### Task prompt
A faithful copy is required. Print each line of the data exactly and omit the pictures.

Segment Start: Supplied material

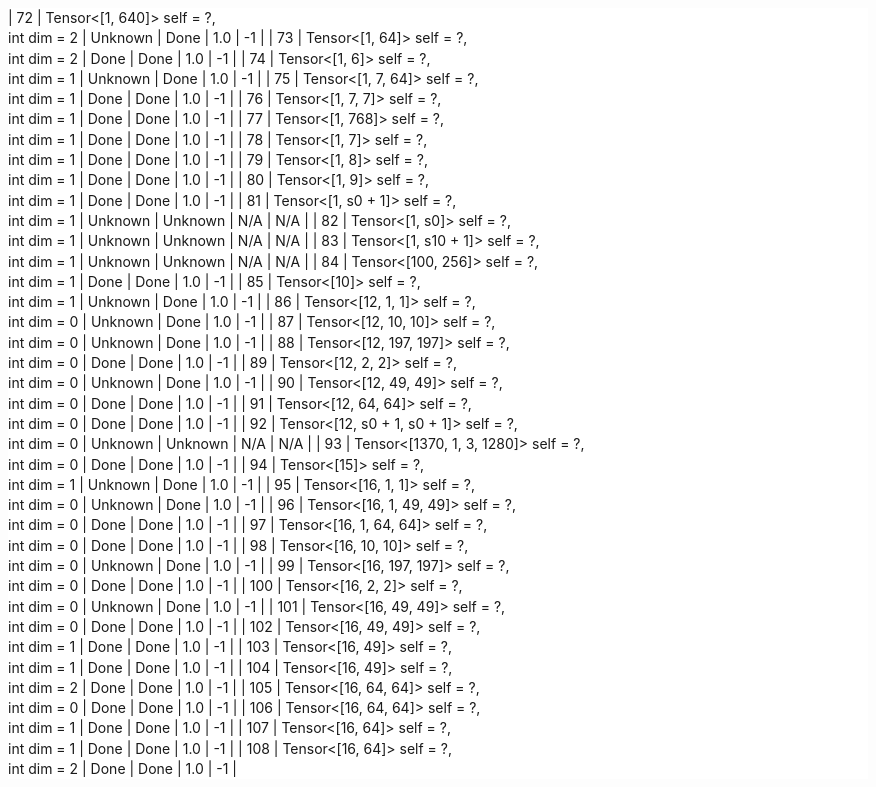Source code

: |  72 | Tensor<[1, 640]> self = ?,<br>int dim = 2             | Unknown  | Done       | 1.0   | -1     |
|  73 | Tensor<[1, 64]> self = ?,<br>int dim = 2              | Done     | Done       | 1.0   | -1     |
|  74 | Tensor<[1, 6]> self = ?,<br>int dim = 1               | Unknown  | Done       | 1.0   | -1     |
|  75 | Tensor<[1, 7, 64]> self = ?,<br>int dim = 1           | Done     | Done       | 1.0   | -1     |
|  76 | Tensor<[1, 7, 7]> self = ?,<br>int dim = 1            | Done     | Done       | 1.0   | -1     |
|  77 | Tensor<[1, 768]> self = ?,<br>int dim = 1             | Done     | Done       | 1.0   | -1     |
|  78 | Tensor<[1, 7]> self = ?,<br>int dim = 1               | Done     | Done       | 1.0   | -1     |
|  79 | Tensor<[1, 8]> self = ?,<br>int dim = 1               | Done     | Done       | 1.0   | -1     |
|  80 | Tensor<[1, 9]> self = ?,<br>int dim = 1               | Done     | Done       | 1.0   | -1     |
|  81 | Tensor<[1, s0 + 1]> self = ?,<br>int dim = 1          | Unknown  | Unknown    | N/A   | N/A    |
|  82 | Tensor<[1, s0]> self = ?,<br>int dim = 1              | Unknown  | Unknown    | N/A   | N/A    |
|  83 | Tensor<[1, s10 + 1]> self = ?,<br>int dim = 1         | Unknown  | Unknown    | N/A   | N/A    |
|  84 | Tensor<[100, 256]> self = ?,<br>int dim = 1           | Done     | Done       | 1.0   | -1     |
|  85 | Tensor<[10]> self = ?,<br>int dim = 1                 | Unknown  | Done       | 1.0   | -1     |
|  86 | Tensor<[12, 1, 1]> self = ?,<br>int dim = 0           | Unknown  | Done       | 1.0   | -1     |
|  87 | Tensor<[12, 10, 10]> self = ?,<br>int dim = 0         | Unknown  | Done       | 1.0   | -1     |
|  88 | Tensor<[12, 197, 197]> self = ?,<br>int dim = 0       | Done     | Done       | 1.0   | -1     |
|  89 | Tensor<[12, 2, 2]> self = ?,<br>int dim = 0           | Unknown  | Done       | 1.0   | -1     |
|  90 | Tensor<[12, 49, 49]> self = ?,<br>int dim = 0         | Done     | Done       | 1.0   | -1     |
|  91 | Tensor<[12, 64, 64]> self = ?,<br>int dim = 0         | Done     | Done       | 1.0   | -1     |
|  92 | Tensor<[12, s0 + 1, s0 + 1]> self = ?,<br>int dim = 0 | Unknown  | Unknown    | N/A   | N/A    |
|  93 | Tensor<[1370, 1, 3, 1280]> self = ?,<br>int dim = 0   | Done     | Done       | 1.0   | -1     |
|  94 | Tensor<[15]> self = ?,<br>int dim = 1                 | Unknown  | Done       | 1.0   | -1     |
|  95 | Tensor<[16, 1, 1]> self = ?,<br>int dim = 0           | Unknown  | Done       | 1.0   | -1     |
|  96 | Tensor<[16, 1, 49, 49]> self = ?,<br>int dim = 0      | Done     | Done       | 1.0   | -1     |
|  97 | Tensor<[16, 1, 64, 64]> self = ?,<br>int dim = 0      | Done     | Done       | 1.0   | -1     |
|  98 | Tensor<[16, 10, 10]> self = ?,<br>int dim = 0         | Unknown  | Done       | 1.0   | -1     |
|  99 | Tensor<[16, 197, 197]> self = ?,<br>int dim = 0       | Done     | Done       | 1.0   | -1     |
| 100 | Tensor<[16, 2, 2]> self = ?,<br>int dim = 0           | Unknown  | Done       | 1.0   | -1     |
| 101 | Tensor<[16, 49, 49]> self = ?,<br>int dim = 0         | Done     | Done       | 1.0   | -1     |
| 102 | Tensor<[16, 49, 49]> self = ?,<br>int dim = 1         | Done     | Done       | 1.0   | -1     |
| 103 | Tensor<[16, 49]> self = ?,<br>int dim = 1             | Done     | Done       | 1.0   | -1     |
| 104 | Tensor<[16, 49]> self = ?,<br>int dim = 2             | Done     | Done       | 1.0   | -1     |
| 105 | Tensor<[16, 64, 64]> self = ?,<br>int dim = 0         | Done     | Done       | 1.0   | -1     |
| 106 | Tensor<[16, 64, 64]> self = ?,<br>int dim = 1         | Done     | Done       | 1.0   | -1     |
| 107 | Tensor<[16, 64]> self = ?,<br>int dim = 1             | Done     | Done       | 1.0   | -1     |
| 108 | Tensor<[16, 64]> self = ?,<br>int dim = 2             | Done     | Done       | 1.0   | -1     |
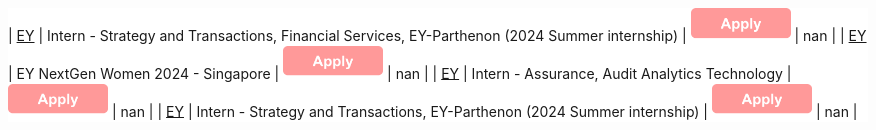 | [EY](https://eyglobal.yello.co)           | Intern - Strategy and Transactions, Financial Services, EY-Parthenon (2024 Summer internship)                             | <a href="https://eyglobal.yello.co/jobs/IfzTfnPs56w1E1W0KKqSxw?job_board_id=c1riT--B2O-KySgYWsZO1Q"><img src="/apply-btn.png" width="100" alt="Apply"></a>                                                                    | nan                                                                                                                                                                                                                                                                                                                  |
| [EY](https://eyglobal.yello.co)           | EY NextGen Women 2024 - Singapore                                                                                         | <a href="https://eyglobal.yello.co/jobs/Jr54HwAARy4nx_g4JtKNiQ?job_board_id=c1riT--B2O-KySgYWsZO1Q"><img src="/apply-btn.png" width="100" alt="Apply"></a>                                                                    | nan                                                                                                                                                                                                                                                                                                                  |
| [EY](https://eyglobal.yello.co)           | Intern - Assurance, Audit Analytics Technology                                                                            | <a href="https://eyglobal.yello.co/jobs/ZKafRI7twd94d04lmUX_UQ?job_board_id=c1riT--B2O-KySgYWsZO1Q"><img src="/apply-btn.png" width="100" alt="Apply"></a>                                                                    | nan                                                                                                                                                                                                                                                                                                                  |
| [EY](https://eyglobal.yello.co)           | Intern - Strategy and Transactions, EY-Parthenon (2024 Summer internship)                                                 | <a href="https://eyglobal.yello.co/jobs/sjIajYGbWdUUM_Q1vM6ksw?job_board_id=c1riT--B2O-KySgYWsZO1Q"><img src="/apply-btn.png" width="100" alt="Apply"></a>                                                                    | nan                                                                                                                                                                                                                                                                                                                  |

Segment End: Supplied material

### Response to the exercise
Source code

: |  72 | Tensor<[1, 640]> self = ?,<br>int dim = 2             | Unknown  | Done       | 1.0   | -1     |
|  73 | Tensor<[1, 64]> self = ?,<br>int dim = 2              | Done     | Done       | 1.0   | -1     |
|  74 | Tensor<[1, 6]> self = ?,<br>int dim = 1               | Unknown  | Done       | 1.0   | -1     |
|  75 | Tensor<[1, 7, 64]> self = ?,<br>int dim = 1           | Done     | Done       | 1.0   | -1     |
|  76 | Tensor<[1, 7, 7]> self = ?,<br>int dim = 1            | Done     | Done       | 1.0   | -1     |
|  77 | Tensor<[1, 768]> self = ?,<br>int dim = 1             | Done     | Done       | 1.0   | -1     |
|  78 | Tensor<[1, 7]> self = ?,<br>int dim = 1               | Done     | Done       | 1.0   | -1     |
|  79 | Tensor<[1, 8]> self = ?,<br>int dim = 1               | Done     | Done       | 1.0   | -1     |
|  80 | Tensor<[1, 9]> self = ?,<br>int dim = 1               | Done     | Done       | 1.0   | -1     |
|  81 | Tensor<[1, s0 + 1]> self = ?,<br>int dim = 1          | Unknown  | Unknown    | N/A   | N/A    |
|  82 | Tensor<[1, s0]> self = ?,<br>int dim = 1              | Unknown  | Unknown    | N/A   | N/A    |
|  83 | Tensor<[1, s10 + 1]> self = ?,<br>int dim = 1         | Unknown  | Unknown    | N/A   | N/A    |
|  84 | Tensor<[100, 256]> self = ?,<br>int dim = 1           | Done     | Done       | 1.0   | -1     |
|  85 | Tensor<[10]> self = ?,<br>int dim = 1                 | Unknown  | Done       | 1.0   | -1     |
|  86 | Tensor<[12, 1, 1]> self = ?,<br>int dim = 0           | Unknown  | Done       | 1.0   | -1     |
|  87 | Tensor<[12, 10, 10]> self = ?,<br>int dim = 0         | Unknown  | Done       | 1.0   | -1     |
|  88 | Tensor<[12, 197, 197]> self = ?,<br>int dim = 0       | Done     | Done       | 1.0   | -1     |
|  89 | Tensor<[12, 2, 2]> self = ?,<br>int dim = 0           | Unknown  | Done       | 1.0   | -1     |
|  90 | Tensor<[12, 49, 49]> self = ?,<br>int dim = 0         | Done     | Done       | 1.0   | -1     |
|  91 | Tensor<[12, 64, 64]> self = ?,<br>int dim = 0         | Done     | Done       | 1.0   | -1     |
|  92 | Tensor<[12, s0 + 1, s0 + 1]> self = ?,<br>int dim = 0 | Unknown  | Unknown    | N/A   | N/A    |
|  93 | Tensor<[1370, 1, 3, 1280]> self = ?,<br>int dim = 0   | Done     | Done       | 1.0   | -1     |
|  94 | Tensor<[15]> self = ?,<br>int dim = 1                 | Unknown  | Done       | 1.0   | -1     |
|  95 | Tensor<[16, 1, 1]> self = ?,<br>int dim = 0           | Unknown  | Done       | 1.0   | -1     |
|  96 | Tensor<[16, 1, 49, 49]> self = ?,<br>int dim = 0      | Done     | Done       | 1.0   | -1     |
|  97 | Tensor<[16, 1, 64, 64]> self = ?,<br>int dim = 0      | Done     | Done       | 1.0   | -1     |
|  98 | Tensor<[16, 10, 10]> self = ?,<br>int dim = 0         | Unknown  | Done       | 1.0   | -1     |
|  99 | Tensor<[16, 197, 197]> self = ?,<br>int dim = 0       | Done     | Done       | 1.0   | -1     |
| 100 | Tensor<[16, 2, 2]> self = ?,<br>int dim = 0           | Unknown  | Done       | 1.0   | -1     |
| 101 | Tensor<[16, 49, 49]> self = ?,<br>int dim = 0         | Done     | Done       | 1.0   | -1     |
| 102 | Tensor<[16, 49, 49]> self = ?,<br>int dim = 1         | Done     | Done       | 1.0   | -1     |
| 103 | Tensor<[16, 49]> self = ?,<br>int dim = 1             | Done     | Done       | 1.0   | -1     |
| 104 | Tensor<[16, 49]> self = ?,<br>int dim = 2             | Done     | Done       | 1.0   | -1     |
| 105 | Tensor<[16, 64, 64]> self = ?,<br>int dim = 0         | Done     | Done       | 1.0   | -1     |
| 106 | Tensor<[16, 64, 64]> self = ?,<br>int dim = 1         | Done     | Done       | 1.0   | -1     |
| 107 | Tensor<[16, 64]> self = ?,<br>int dim = 1             | Done     | Done       | 1.0   | -1     |
| 108 | Tensor<[16, 64]> self = ?,<br>int dim = 2             | Done     | Done       | 1.0   | -1     |
 | [EY](https://eyglobal.yello.co)           | Intern - Strategy and Transactions, Financial Services, EY-Parthenon (2024 Summer internship)                             | <a href="https://eyglobal.yello.co/jobs/IfzTfnPs56w1E1W0KKqSxw?job_board_id=c1riT--B2O-KySgYWsZO1Q"><img src="/apply-btn.png" width="100" alt="Apply"></a>                                                                    | nan                                                                                                                                                                                                                                                                                                                  |
| [EY](https://eyglobal.yello.co)           | EY NextGen Women 2024 - Singapore                                                                                         | <a href="https://eyglobal.yello.co/jobs/Jr54HwAARy4nx_g4JtKNiQ?job_board_id=c1riT--B2O-KySgYWsZO1Q"><img src="/apply-btn.png" width="100" alt="Apply"></a>                                                                    | nan                                                                                                                                                                                                                                                                                                                  |
| [EY](https://eyglobal.yello.co)           | Intern - Assurance, Audit Analytics Technology                                                                            | <a href="https://eyglobal.yello.co/jobs/ZKafRI7twd94d04lmUX_UQ?job_board_id=c1riT--B2O-KySgYWsZO1Q"><img src="/apply-btn.png" width="100" alt="Apply"></a>                                                                    | nan                                                                                                                                                                                                                                                                                                                  |
| [EY](https://eyglobal.yello.co)           | Intern - Strategy and Transactions, EY-Parthenon (2024 Summer internship)                                                 | <a href="https://eyglobal.yello.co/jobs/sjIajYGbWdUUM_Q1vM6ksw?job_board_id=c1riT--B2O-KySgYWsZO1Q"><img src="/apply-btn.png" width="100" alt="Apply"></a>                                                                    | nan                                                                                                                                                                                                                                                                                                                  |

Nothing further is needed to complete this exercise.